Dopo la notizia del primo attacco di Israele all'Iran nelle prime ore di venerdì 13 giugno, diversi musei israeliani hanno preso precauzioni mettendo al sicuro in depositi e caveau opere d'arte e manufatti di valore. Già nelle prime ore del giorno il Tel Aviv Museum of Art, il primo museo d’arte in Israele (fondato nel 1931, ha una vasta collezione che spazia dall’Impressionismo all’arte del Secondo dopoguerra e oltre) ha attivato i protocolli di guerra, trasferendo tutte le opere esposte in strutture sotterranee. Sul sito web del museo un avviso informa che «a causa dell'attuale situazione di sicurezza e in conformità con le istruzioni del Comando della Difesa Civile, il Museo rimarrà chiuso al pubblico a partire da venerdì 13 giugno fino a nuovo avviso. Tutte le attività sono sospese. Speriamo in giorni migliori». La direttrice Tania Coen-Uzzielli ha dichiarato che caveau e magazzini sono stati messi a disposizione di altri musei della città che avevano bisogno di un deposito protetto per le loro opere d'arte.
Nel campus dell'Università di Tel Aviv, il personale dell’Anu-Museum of the Jewish People ha trasferito il Codex Sassoon, la più antica Bibbia ebraica quasi completa al mondo, in un luogo sicuro all’interno dell'edificio.
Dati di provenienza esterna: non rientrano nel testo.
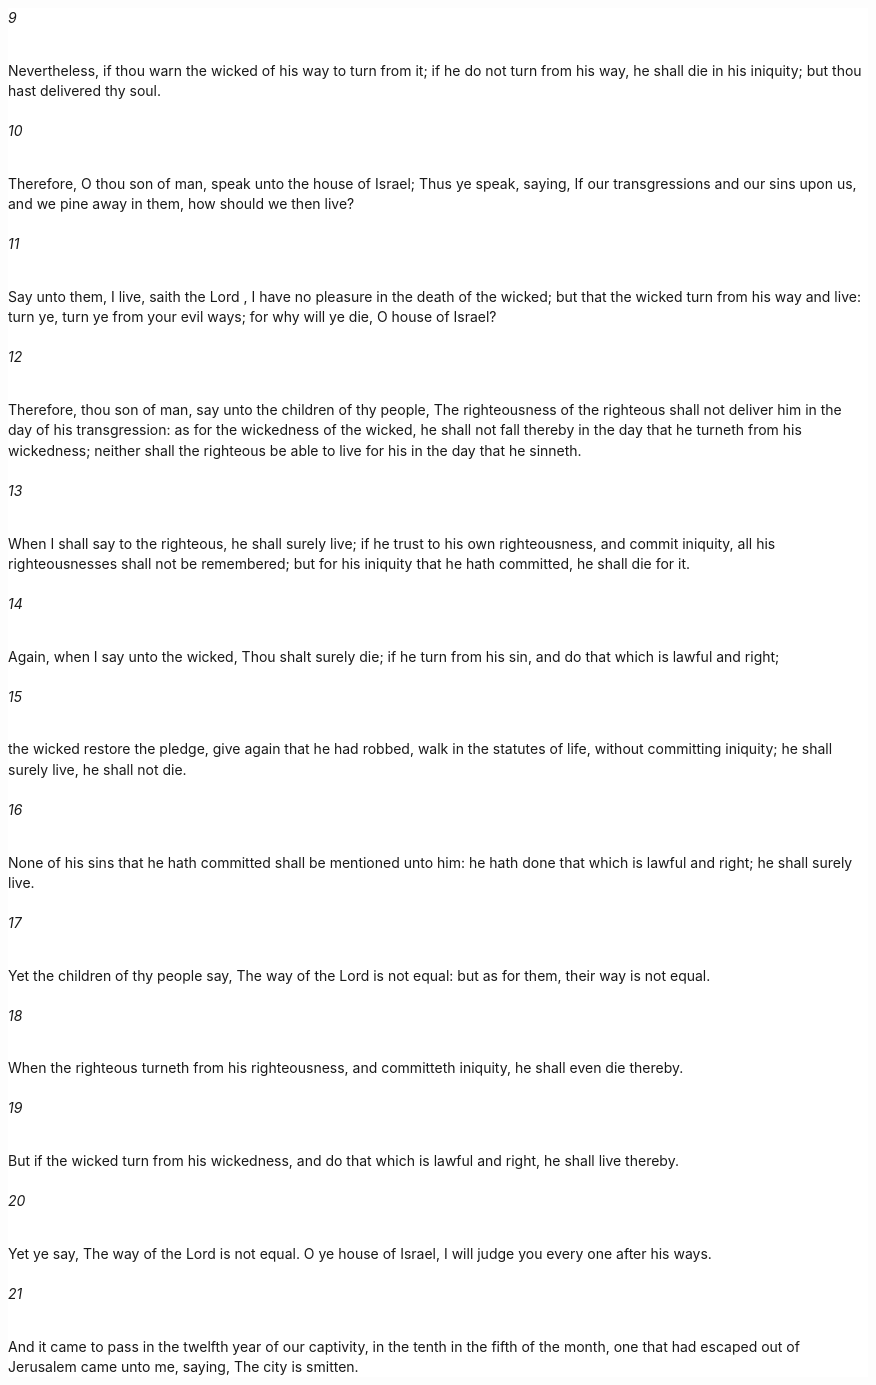 ###### 9 
Nevertheless, if thou warn the wicked of his way to turn from it; if he do not turn from his way, he shall die in his iniquity; but thou hast delivered thy soul.

###### 10 
Therefore, O thou son of man, speak unto the house of Israel; Thus ye speak, saying, If our transgressions and our sins  upon us, and we pine away in them, how should we then live?

###### 11 
Say unto them,  I live, saith the Lord , I have no pleasure in the death of the wicked; but that the wicked turn from his way and live: turn ye, turn ye from your evil ways; for why will ye die, O house of Israel?

###### 12 
Therefore, thou son of man, say unto the children of thy people, The righteousness of the righteous shall not deliver him in the day of his transgression: as for the wickedness of the wicked, he shall not fall thereby in the day that he turneth from his wickedness; neither shall the righteous be able to live for his  in the day that he sinneth.

###### 13 
When I shall say to the righteous,  he shall surely live; if he trust to his own righteousness, and commit iniquity, all his righteousnesses shall not be remembered; but for his iniquity that he hath committed, he shall die for it.

###### 14 
Again, when I say unto the wicked, Thou shalt surely die; if he turn from his sin, and do that which is lawful and right;

###### 15 
 the wicked restore the pledge, give again that he had robbed, walk in the statutes of life, without committing iniquity; he shall surely live, he shall not die.

###### 16 
None of his sins that he hath committed shall be mentioned unto him: he hath done that which is lawful and right; he shall surely live.

###### 17 
Yet the children of thy people say, The way of the Lord is not equal: but as for them, their way is not equal.

###### 18 
When the righteous turneth from his righteousness, and committeth iniquity, he shall even die thereby.

###### 19 
But if the wicked turn from his wickedness, and do that which is lawful and right, he shall live thereby.

###### 20 
Yet ye say, The way of the Lord is not equal. O ye house of Israel, I will judge you every one after his ways.

###### 21 
And it came to pass in the twelfth year of our captivity, in the tenth  in the fifth  of the month,  one that had escaped out of Jerusalem came unto me, saying, The city is smitten.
Il manoscritto, risalente a oltre 1.000 anni fa, avrebbe dovuto essere esposto in modo permanente l'11 ottobre 2023. Acquistato a maggio di quell’anno per 38 milioni di dollari in un’asta tenuta da Sotheby’s a New York e donato al museo israeliano da Alfred H. Moses, era arrivato in Israele pochi giorni prima dell'attacco di Hamas del 7 ottobre che ha dato inizio alla guerra in corso. L’esposizione era quindi slittata fino allo scorso maggio.
Alla fine della giornata del 13 giugno anche l’Israel Museum di Gerusalemme, in linea con le direttive di sicurezza nazionale ha chiuso al pubblico. «Ci siamo abituati», ha commentato la direttrice Suzanne Landau, in un’intervista alla radio Kan. «L'ultima volta è stato il 7 ottobre 2023». Il personale del museo è riuscito a trasferire in spazi protetti le collezioni e le opere in prestito nel giro di un’ora e mezzo. «I Rotoli del Mar Morto sono stati i primi», ha detto Landau, riferendosi ai sette rotoli scoperti a Qumran nel 1947 e conservati nel Santuario del Libro, presso l’Israel Museum. Riposti in scatole, ha spiegato la direttrice, saranno anche gli ultimi reperti a tornare nella loro sede abituale.